Thank you SO much for replying. I've been giving it to them but I've also been worried sick it might do more harm than good. Thank you for letting me know it'll do for a little while. I've been feeding them a mealworm or two each every day (I have leopard geckos so I have crickets and mealworms), Is that good for protien or should I give them more as well or less?


----------



## Daisyvayle

Agoutigoo said:


> As temporary yes. But very high in sugar so I would remove some of the fruit if possible. What brand is this btw? It seems very heavy on the fruit for a chin diet who are only meant to be fed things like raisins as a treat.

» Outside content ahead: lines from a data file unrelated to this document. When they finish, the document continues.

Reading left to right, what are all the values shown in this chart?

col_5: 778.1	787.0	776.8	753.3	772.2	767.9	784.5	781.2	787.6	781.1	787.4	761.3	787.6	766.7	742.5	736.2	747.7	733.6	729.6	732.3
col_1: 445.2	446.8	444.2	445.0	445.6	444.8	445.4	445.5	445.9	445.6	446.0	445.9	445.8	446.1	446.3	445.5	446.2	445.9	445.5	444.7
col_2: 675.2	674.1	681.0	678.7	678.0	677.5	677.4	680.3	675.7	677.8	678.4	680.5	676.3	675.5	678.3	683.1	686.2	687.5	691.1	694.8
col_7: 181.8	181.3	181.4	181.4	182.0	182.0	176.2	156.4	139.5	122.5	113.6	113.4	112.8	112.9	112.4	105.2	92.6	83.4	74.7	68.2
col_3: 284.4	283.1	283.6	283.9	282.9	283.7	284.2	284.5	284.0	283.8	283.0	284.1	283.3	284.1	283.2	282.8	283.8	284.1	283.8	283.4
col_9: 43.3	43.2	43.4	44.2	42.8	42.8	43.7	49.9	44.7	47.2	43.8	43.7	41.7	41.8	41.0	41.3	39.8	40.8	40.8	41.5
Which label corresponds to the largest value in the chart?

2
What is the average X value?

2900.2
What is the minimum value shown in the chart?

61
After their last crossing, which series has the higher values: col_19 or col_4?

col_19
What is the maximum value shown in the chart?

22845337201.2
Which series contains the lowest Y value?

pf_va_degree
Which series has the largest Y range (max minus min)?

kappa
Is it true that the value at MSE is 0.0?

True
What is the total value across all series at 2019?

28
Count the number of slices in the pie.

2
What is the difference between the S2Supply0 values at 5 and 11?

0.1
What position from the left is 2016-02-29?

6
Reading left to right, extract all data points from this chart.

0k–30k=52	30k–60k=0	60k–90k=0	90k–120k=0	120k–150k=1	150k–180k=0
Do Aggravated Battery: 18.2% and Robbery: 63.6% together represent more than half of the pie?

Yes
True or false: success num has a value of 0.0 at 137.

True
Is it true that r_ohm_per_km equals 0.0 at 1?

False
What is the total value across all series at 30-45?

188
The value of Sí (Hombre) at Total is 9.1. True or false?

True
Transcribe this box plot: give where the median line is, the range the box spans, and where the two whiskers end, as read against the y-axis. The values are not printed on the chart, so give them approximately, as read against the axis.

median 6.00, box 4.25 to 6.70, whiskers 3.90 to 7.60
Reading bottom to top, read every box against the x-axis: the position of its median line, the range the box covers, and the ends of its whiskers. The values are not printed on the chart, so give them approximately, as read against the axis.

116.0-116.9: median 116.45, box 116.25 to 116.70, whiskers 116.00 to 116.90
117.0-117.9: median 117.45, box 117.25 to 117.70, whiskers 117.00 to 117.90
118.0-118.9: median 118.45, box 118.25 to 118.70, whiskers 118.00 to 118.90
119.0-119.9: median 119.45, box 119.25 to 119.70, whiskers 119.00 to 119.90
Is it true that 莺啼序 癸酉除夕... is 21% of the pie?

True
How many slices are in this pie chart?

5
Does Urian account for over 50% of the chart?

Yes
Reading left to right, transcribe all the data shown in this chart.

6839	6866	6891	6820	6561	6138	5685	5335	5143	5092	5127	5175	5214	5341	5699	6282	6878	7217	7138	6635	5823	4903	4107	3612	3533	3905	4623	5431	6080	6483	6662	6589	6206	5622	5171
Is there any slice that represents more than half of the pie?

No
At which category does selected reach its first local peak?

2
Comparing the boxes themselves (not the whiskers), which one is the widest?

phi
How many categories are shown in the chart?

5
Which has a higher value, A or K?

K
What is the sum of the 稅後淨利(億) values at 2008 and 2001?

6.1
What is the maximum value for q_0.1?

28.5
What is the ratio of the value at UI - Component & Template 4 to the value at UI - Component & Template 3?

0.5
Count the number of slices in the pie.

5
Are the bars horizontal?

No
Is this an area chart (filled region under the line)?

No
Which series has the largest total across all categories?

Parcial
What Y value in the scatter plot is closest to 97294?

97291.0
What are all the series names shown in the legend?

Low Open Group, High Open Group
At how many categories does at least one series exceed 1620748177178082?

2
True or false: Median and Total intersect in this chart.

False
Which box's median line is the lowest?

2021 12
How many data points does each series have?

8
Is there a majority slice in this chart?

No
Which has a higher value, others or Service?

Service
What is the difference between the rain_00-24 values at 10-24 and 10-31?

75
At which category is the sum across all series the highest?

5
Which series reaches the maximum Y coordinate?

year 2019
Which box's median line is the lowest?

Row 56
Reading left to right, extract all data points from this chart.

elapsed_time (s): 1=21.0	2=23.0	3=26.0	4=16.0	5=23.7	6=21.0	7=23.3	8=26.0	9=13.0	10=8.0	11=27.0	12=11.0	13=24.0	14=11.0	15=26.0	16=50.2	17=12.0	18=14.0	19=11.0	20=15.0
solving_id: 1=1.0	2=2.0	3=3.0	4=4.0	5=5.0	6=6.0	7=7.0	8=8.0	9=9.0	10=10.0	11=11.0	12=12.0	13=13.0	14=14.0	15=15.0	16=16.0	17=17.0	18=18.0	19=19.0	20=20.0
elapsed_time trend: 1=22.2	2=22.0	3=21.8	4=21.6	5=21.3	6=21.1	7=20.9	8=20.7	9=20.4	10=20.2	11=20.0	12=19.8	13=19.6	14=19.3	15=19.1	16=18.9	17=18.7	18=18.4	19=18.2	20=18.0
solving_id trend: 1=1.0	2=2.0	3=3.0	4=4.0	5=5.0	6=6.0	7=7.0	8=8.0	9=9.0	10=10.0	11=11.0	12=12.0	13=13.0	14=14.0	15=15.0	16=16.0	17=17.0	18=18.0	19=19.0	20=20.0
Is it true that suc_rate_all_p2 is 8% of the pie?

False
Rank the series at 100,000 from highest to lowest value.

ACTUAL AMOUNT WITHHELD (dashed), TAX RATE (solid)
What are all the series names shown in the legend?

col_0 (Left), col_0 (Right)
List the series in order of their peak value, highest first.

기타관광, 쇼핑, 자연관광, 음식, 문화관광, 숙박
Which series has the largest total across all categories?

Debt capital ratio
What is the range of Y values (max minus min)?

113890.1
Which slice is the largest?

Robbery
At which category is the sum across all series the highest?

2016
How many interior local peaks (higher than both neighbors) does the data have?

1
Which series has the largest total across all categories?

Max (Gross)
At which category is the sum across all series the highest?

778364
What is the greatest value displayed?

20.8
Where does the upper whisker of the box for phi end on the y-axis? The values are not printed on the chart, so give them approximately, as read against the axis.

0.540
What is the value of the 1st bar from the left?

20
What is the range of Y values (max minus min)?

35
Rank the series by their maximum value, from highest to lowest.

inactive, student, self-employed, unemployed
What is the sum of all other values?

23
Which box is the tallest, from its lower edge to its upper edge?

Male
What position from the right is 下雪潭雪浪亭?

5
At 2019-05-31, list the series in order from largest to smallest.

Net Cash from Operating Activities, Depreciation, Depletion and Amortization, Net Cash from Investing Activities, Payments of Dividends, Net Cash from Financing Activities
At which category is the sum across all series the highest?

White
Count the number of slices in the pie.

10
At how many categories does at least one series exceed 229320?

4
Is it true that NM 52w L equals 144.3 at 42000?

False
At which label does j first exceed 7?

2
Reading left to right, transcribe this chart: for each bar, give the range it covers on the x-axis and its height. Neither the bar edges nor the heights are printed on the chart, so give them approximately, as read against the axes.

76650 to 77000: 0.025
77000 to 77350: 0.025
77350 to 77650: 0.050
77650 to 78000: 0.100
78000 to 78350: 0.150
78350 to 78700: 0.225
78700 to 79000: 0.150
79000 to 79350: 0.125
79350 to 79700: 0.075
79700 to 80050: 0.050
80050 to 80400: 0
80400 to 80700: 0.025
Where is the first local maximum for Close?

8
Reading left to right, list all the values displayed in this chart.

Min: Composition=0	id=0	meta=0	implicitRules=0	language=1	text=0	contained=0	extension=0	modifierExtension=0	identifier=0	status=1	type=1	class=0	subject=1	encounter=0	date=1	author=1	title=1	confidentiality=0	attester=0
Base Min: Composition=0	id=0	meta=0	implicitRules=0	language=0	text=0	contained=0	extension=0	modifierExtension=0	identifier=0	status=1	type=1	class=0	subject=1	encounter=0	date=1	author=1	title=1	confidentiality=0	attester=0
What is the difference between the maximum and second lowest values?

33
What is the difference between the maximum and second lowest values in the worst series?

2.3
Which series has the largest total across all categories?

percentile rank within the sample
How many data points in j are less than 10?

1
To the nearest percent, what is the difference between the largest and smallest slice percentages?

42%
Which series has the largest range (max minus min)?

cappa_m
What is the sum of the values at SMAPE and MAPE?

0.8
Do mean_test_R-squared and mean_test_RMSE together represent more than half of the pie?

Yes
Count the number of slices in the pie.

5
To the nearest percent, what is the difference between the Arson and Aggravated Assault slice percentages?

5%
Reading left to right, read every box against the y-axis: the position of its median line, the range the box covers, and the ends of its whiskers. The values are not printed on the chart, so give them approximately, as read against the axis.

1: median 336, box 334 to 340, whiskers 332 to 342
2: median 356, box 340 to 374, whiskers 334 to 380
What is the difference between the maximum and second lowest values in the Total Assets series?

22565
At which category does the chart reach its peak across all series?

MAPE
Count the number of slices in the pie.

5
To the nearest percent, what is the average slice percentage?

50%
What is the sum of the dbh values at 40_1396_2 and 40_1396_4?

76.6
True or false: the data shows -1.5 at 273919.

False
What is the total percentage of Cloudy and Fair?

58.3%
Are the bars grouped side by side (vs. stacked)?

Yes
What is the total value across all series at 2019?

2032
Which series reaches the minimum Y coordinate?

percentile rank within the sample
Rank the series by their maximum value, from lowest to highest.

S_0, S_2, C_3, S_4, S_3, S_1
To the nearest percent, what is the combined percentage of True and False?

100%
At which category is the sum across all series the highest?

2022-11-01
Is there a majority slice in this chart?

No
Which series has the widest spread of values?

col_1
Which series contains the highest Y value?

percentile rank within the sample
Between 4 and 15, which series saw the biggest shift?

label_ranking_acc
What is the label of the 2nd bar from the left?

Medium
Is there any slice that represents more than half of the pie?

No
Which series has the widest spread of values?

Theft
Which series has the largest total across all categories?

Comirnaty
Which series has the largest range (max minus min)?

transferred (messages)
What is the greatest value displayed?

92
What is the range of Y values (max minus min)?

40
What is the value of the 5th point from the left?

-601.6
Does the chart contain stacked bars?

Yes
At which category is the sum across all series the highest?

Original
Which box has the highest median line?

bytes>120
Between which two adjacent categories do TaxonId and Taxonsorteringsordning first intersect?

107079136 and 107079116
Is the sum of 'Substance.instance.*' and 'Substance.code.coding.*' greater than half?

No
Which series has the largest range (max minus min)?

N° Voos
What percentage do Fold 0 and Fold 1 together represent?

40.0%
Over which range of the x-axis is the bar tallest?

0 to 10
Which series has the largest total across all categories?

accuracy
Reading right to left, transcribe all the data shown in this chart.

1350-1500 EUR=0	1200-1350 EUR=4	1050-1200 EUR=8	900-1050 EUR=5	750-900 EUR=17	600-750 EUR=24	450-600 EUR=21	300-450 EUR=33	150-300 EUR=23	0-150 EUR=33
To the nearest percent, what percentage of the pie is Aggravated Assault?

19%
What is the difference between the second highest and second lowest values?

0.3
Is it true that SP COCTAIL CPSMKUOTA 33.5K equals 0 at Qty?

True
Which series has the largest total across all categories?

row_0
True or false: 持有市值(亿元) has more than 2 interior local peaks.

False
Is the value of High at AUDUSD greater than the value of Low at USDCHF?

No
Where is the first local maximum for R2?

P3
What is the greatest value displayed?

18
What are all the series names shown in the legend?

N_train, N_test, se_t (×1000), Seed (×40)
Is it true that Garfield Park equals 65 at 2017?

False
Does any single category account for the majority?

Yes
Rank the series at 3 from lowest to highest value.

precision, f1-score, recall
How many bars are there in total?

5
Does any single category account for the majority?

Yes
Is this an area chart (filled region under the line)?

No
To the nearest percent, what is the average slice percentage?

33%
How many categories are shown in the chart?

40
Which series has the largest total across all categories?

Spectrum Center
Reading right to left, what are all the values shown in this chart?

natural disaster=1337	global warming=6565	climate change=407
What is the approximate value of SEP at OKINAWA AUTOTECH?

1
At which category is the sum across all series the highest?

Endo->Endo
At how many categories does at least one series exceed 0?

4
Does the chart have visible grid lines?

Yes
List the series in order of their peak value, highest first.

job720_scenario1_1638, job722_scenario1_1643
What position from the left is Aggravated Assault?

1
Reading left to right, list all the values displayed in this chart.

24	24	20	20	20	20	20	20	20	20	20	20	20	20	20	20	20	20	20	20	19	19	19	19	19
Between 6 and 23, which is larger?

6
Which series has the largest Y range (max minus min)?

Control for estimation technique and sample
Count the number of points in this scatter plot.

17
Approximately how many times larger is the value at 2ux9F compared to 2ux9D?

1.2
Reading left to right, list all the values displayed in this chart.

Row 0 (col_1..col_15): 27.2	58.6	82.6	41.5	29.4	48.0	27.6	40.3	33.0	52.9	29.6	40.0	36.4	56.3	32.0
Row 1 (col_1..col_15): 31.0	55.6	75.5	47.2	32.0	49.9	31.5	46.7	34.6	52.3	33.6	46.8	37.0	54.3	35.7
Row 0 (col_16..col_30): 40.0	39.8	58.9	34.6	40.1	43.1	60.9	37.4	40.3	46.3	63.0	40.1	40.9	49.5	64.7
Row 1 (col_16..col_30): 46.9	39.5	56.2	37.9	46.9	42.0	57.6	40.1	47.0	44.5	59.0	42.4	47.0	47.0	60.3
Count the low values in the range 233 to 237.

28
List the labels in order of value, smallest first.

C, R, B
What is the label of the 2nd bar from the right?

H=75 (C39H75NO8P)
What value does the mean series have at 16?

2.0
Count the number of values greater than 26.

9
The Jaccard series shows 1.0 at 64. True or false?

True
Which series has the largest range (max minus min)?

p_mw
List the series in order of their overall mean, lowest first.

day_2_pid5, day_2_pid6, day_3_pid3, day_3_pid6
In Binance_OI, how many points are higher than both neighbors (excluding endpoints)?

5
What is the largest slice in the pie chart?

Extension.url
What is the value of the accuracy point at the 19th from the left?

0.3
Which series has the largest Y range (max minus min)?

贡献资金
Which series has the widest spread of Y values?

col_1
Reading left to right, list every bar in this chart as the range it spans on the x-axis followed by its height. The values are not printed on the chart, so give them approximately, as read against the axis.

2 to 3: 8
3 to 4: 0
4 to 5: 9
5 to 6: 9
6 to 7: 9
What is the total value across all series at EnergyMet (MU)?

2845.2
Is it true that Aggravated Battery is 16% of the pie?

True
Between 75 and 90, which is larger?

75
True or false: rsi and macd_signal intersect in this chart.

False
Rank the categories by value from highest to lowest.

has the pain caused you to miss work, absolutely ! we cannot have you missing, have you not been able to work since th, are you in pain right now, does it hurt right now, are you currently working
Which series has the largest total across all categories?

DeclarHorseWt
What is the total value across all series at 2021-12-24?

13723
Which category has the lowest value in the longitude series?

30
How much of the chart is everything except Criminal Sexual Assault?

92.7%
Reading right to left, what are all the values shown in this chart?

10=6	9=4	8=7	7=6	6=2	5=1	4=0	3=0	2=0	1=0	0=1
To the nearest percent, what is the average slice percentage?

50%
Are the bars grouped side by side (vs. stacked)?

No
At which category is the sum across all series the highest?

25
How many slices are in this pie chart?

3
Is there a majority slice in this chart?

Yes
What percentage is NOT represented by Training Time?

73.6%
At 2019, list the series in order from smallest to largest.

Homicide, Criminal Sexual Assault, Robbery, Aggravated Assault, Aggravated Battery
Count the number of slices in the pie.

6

Our chinchilla didn't have a very healthy diet. I wasn't the one who chose what to feed him though and I guess he got the cheaper stuff </3 I don't know the brand but it was from Total Pet
I will take out most of the fruit when I give it to them then,, Thank you!


----------



## Zamwyn

The most simple (and imo best) is to mix your own food regardless. Might vary what's available in regular grocery shops depending on country I guess, but especially with just a few mice it's probably doable. Solves the issue with not being able to get to a pet shop specifically as well. 

Even if you have lots of mice it can be done, but some ingredients might then be more economical to buy in larger quantities and not from the grocery shop. One of the advantages then, besides getting full control of what your mice eats, is that it's also easy to use the same base for all the mice but increase or decrease specific ingredients based on individual needs. For example, I usually have a base of whole oats and barley with lots of other stuff added (wheat sprouts, various seeds, nuts etc) but mice that need to gain a bit more weight gets more of the fatty seeds and nuts and mice that need to lose weight gets almost none of that in the mix (small amounts as treats instead) and mice that are in good shape already, gets the base mix.

If I can't get one or two ingredients when I'm going shopping for them, it's no big deal because temporarily I can give the mice the same mix they're used to only minus those things. I try to stock up on as much as possible though, so rarely happens as I restock well before I run out (easier to take full advantage of sales and coupons then too!).


----------